Description of the task: An exact reproduction of the records is required. Images must be left out.

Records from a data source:
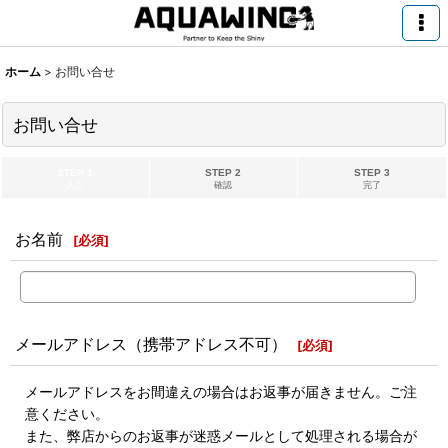
ホーム
>
お問い合せ
お問い合せ
STEP 1
STEP 2
STEP 3
入力
確認
完了
お名前
[
必須
]
メールアドレス（携帯アドレス不可）
[
必須
]
メールアドレスをお間違えの場合はお返事が届きません。ご注
意ください。
また、弊店からのお返事が迷惑メールとして処理される場合が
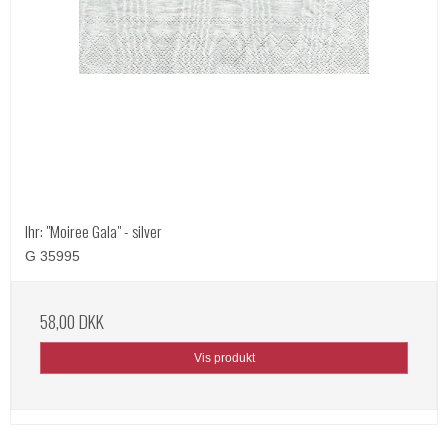
Ihr: "Moiree Gala" - silver
G 35995
58,00 DKK
Vis produkt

Response to the task:
ホーム
>
お問い合せ
お問い合せ
STEP 1
STEP 2
STEP 3
入力
確認
完了
お名前
[
必須
]
メールアドレス（携帯アドレス不可）
[
必須
]
メールアドレスをお間違えの場合はお返事が届きません。ご注
意ください。
また、弊店からのお返事が迷惑メールとして処理される場合が
Ihr: "Moiree Gala" - silver
G 35995
58,00 DKK
Vis produkt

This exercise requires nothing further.